━━ INPUT DATA ━━
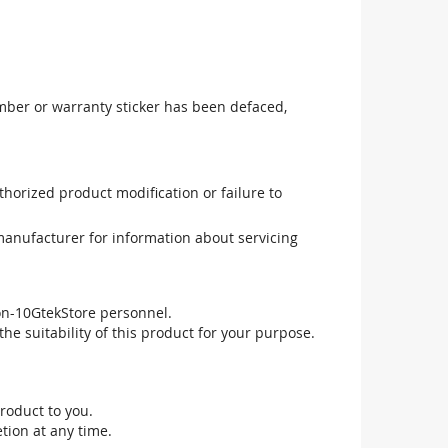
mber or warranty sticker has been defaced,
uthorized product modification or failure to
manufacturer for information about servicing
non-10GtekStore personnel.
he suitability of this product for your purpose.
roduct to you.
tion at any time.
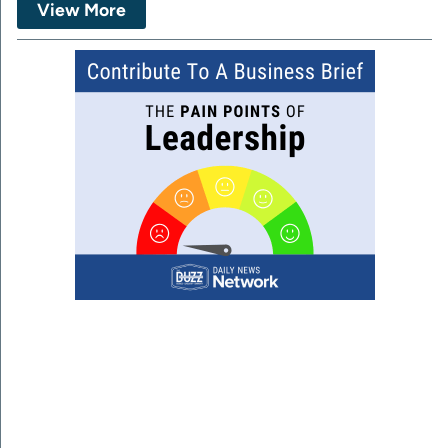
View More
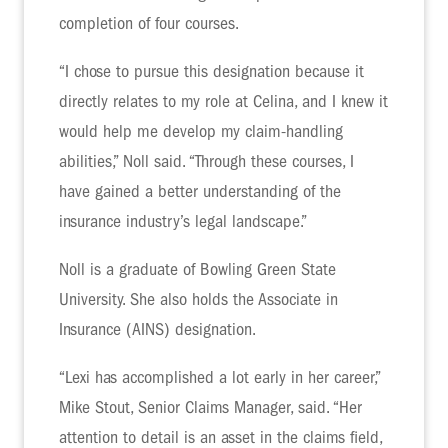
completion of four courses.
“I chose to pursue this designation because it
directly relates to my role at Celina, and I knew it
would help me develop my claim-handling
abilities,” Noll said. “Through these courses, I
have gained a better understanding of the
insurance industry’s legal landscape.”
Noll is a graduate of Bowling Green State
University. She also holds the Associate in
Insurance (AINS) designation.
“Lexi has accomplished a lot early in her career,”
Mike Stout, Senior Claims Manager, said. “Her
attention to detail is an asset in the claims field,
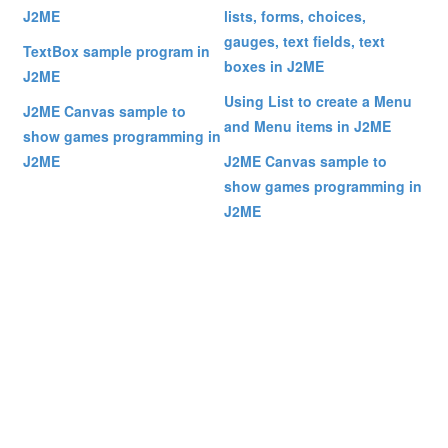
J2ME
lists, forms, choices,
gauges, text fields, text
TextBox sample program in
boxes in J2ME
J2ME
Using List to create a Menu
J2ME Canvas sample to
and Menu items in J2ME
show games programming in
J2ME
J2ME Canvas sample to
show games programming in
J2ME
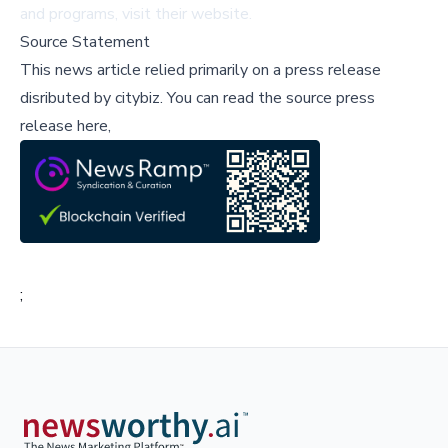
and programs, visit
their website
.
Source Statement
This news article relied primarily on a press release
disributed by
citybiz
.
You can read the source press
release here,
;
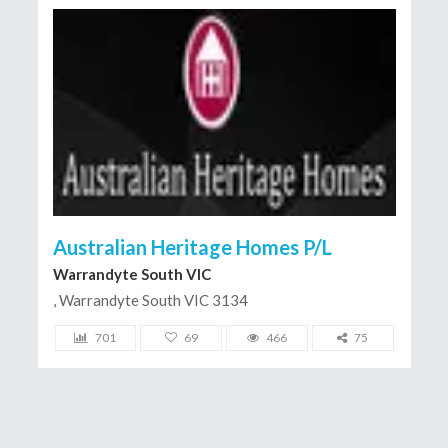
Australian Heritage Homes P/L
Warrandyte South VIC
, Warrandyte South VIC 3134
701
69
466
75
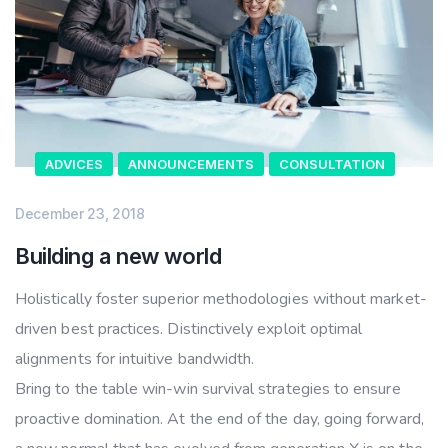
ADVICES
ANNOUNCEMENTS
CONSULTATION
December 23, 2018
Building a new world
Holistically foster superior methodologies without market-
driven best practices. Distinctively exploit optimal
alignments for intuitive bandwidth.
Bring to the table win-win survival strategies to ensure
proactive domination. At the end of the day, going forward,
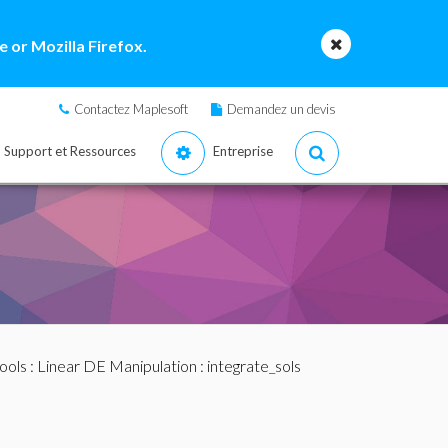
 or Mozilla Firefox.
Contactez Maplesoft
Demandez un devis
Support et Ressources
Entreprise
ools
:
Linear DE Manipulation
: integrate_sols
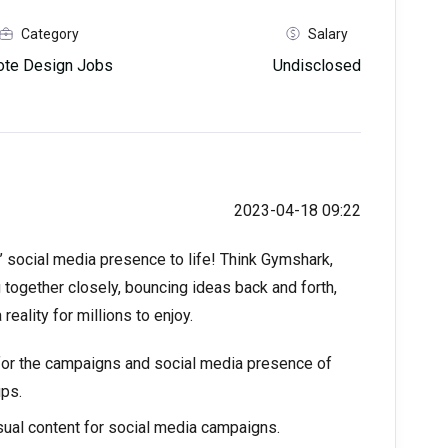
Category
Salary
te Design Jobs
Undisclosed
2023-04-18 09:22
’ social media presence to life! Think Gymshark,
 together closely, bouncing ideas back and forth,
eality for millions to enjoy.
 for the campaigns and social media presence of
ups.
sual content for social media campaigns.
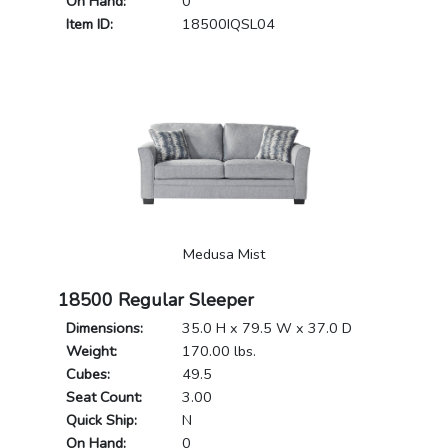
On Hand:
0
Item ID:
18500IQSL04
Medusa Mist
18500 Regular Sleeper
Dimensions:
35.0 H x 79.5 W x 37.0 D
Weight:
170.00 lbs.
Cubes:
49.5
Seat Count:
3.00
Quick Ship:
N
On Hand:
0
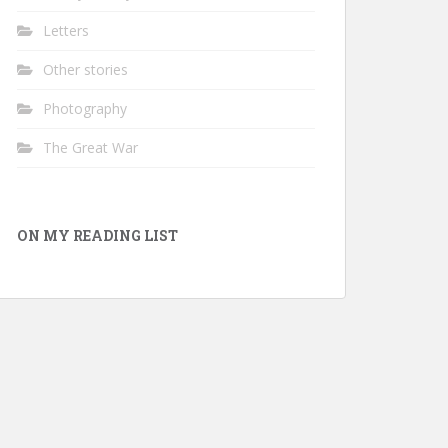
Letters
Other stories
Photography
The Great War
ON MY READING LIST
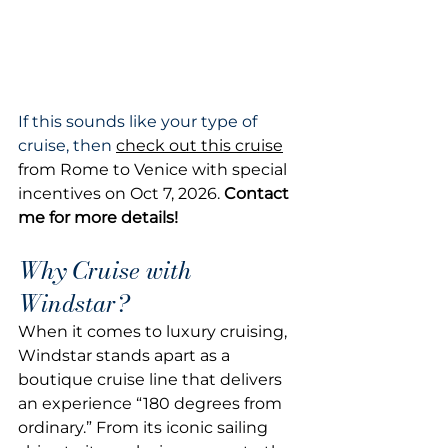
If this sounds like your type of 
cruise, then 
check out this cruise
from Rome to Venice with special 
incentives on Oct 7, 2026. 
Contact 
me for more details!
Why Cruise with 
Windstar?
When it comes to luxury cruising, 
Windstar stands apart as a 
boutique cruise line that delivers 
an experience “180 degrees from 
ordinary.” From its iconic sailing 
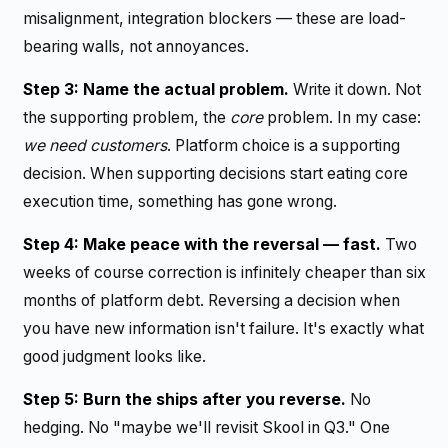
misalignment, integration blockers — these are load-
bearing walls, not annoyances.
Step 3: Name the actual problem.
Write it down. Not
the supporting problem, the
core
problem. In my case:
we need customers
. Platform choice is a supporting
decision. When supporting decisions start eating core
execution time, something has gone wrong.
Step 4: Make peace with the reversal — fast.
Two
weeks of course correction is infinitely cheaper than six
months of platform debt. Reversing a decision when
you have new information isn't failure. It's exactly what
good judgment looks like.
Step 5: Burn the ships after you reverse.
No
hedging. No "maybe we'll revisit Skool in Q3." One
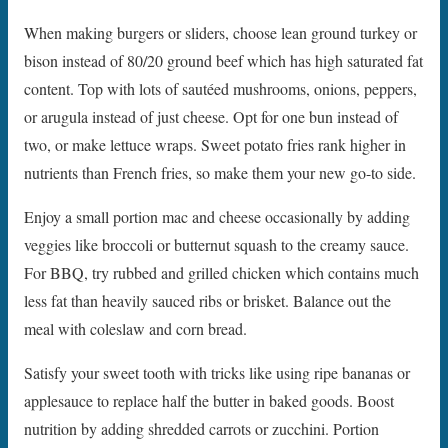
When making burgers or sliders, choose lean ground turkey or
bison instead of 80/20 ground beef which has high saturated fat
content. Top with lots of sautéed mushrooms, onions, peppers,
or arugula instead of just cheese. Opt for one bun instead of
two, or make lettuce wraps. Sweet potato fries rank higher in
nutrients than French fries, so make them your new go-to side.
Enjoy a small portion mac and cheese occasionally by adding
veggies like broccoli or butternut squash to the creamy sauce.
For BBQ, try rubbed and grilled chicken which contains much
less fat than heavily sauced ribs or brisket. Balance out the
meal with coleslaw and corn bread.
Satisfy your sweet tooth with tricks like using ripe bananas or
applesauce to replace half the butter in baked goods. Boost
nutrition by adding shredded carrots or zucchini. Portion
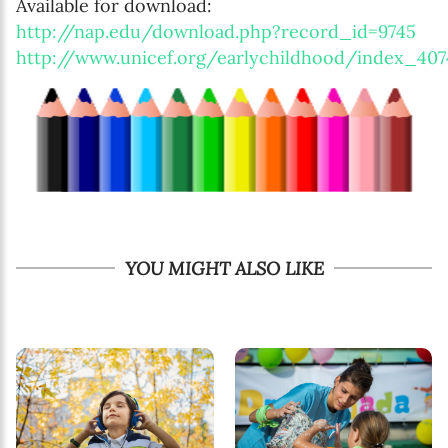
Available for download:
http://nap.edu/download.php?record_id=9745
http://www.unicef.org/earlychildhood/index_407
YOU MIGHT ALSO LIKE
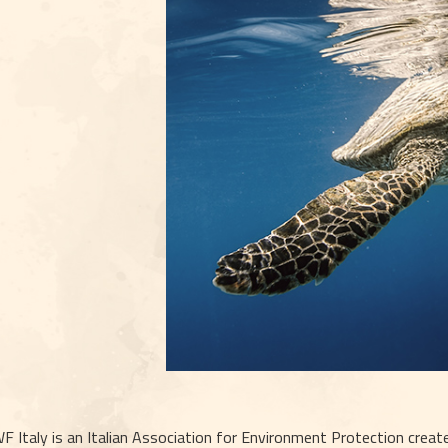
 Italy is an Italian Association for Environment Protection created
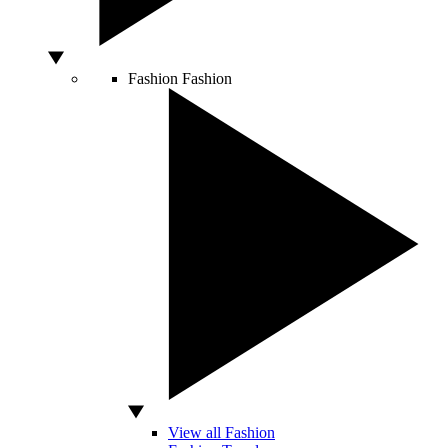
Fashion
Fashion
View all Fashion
━━━
What's needed is an exact copy of every entry, minus the pictures.

mber or warranty sticker has been defaced,
uthorized product modification or failure to
manufacturer for information about servicing
non-10GtekStore personnel.
he suitability of this product for your purpose.
roduct to you.
tion at any time.
View More
completion of four courses.
“I chose to pursue this designation because it
directly relates to my role at Celina, and I knew it
would help me develop my claim-handling
abilities,” Noll said. “Through these courses, I
have gained a better understanding of the
insurance industry’s legal landscape.”
Noll is a graduate of Bowling Green State
University. She also holds the Associate in
Insurance (AINS) designation.
“Lexi has accomplished a lot early in her career,”
Mike Stout, Senior Claims Manager, said. “Her
attention to detail is an asset in the claims field,
J2ME
lists, forms, choices,
gauges, text fields, text
TextBox sample program in
boxes in J2ME
J2ME
Using List to create a Menu
J2ME Canvas sample to
and Menu items in J2ME
show games programming in
J2ME
J2ME Canvas sample to
show games programming in
J2ME
and programs, visit
their website
.
Source Statement
This news article relied primarily on a press release
disributed by
citybiz
.
You can read the source press
release here,
;
Australian Heritage Homes P/L
Warrandyte South VIC
, Warrandyte South VIC 3134
701
69
466
75
ADVICES
ANNOUNCEMENTS
CONSULTATION
December 23, 2018
Building a new world
Holistically foster superior methodologies without market-
driven best practices. Distinctively exploit optimal
alignments for intuitive bandwidth.
Bring to the table win-win survival strategies to ensure
proactive domination. At the end of the day, going forward,
 or Mozilla Firefox.
Contactez Maplesoft
Demandez un devis
Support et Ressources
Entreprise
ools
:
Linear DE Manipulation
: integrate_sols
Category
Salary
te Design Jobs
Undisclosed
2023-04-18 09:22
’ social media presence to life! Think Gymshark,
 together closely, bouncing ideas back and forth,
eality for millions to enjoy.
 for the campaigns and social media presence of
ups.
sual content for social media campaigns.
On Hand:
0
Item ID:
18500IQSL04
Medusa Mist
18500 Regular Sleeper
Dimensions:
35.0 H x 79.5 W x 37.0 D
Weight:
170.00 lbs.
Cubes:
49.5
Seat Count:
3.00
Quick Ship:
N
On Hand:
0
Letters
Other stories
Photography
The Great War
ON MY READING LIST
If this sounds like your type of 
cruise, then 
check out this cruise
from Rome to Venice with special 
incentives on Oct 7, 2026. 
Contact 
me for more details!
Why Cruise with 
Windstar?
When it comes to luxury cruising, 
Windstar stands apart as a 
boutique cruise line that delivers 
an experience “180 degrees from 
ordinary.” From its iconic sailing 
misalignment, integration blockers — these are load-
bearing walls, not annoyances.
Step 3: Name the actual problem.
Write it down. Not
the supporting problem, the
core
problem. In my case:
we need customers
. Platform choice is a supporting
decision. When supporting decisions start eating core
execution time, something has gone wrong.
Step 4: Make peace with the reversal — fast.
Two
weeks of course correction is infinitely cheaper than six
months of platform debt. Reversing a decision when
you have new information isn't failure. It's exactly what
good judgment looks like.
Step 5: Burn the ships after you reverse.
No
hedging. No "maybe we'll revisit Skool in Q3." One
When making burgers or sliders, choose lean ground turkey or
bison instead of 80/20 ground beef which has high saturated fat
content. Top with lots of sautéed mushrooms, onions, peppers,
or arugula instead of just cheese. Opt for one bun instead of
two, or make lettuce wraps. Sweet potato fries rank higher in
nutrients than French fries, so make them your new go-to side.
Enjoy a small portion mac and cheese occasionally by adding
veggies like broccoli or butternut squash to the creamy sauce.
For BBQ, try rubbed and grilled chicken which contains much
less fat than heavily sauced ribs or brisket. Balance out the
meal with coleslaw and corn bread.
Satisfy your sweet tooth with tricks like using ripe bananas or
applesauce to replace half the butter in baked goods. Boost
nutrition by adding shredded carrots or zucchini. Portion
Available for download:
http://nap.edu/download.php?record_id=9745
http://www.unicef.org/earlychildhood/index_407
YOU MIGHT ALSO LIKE
 Italy is an Italian Association for Environment Protection created
Fashion
Fashion
View all Fashion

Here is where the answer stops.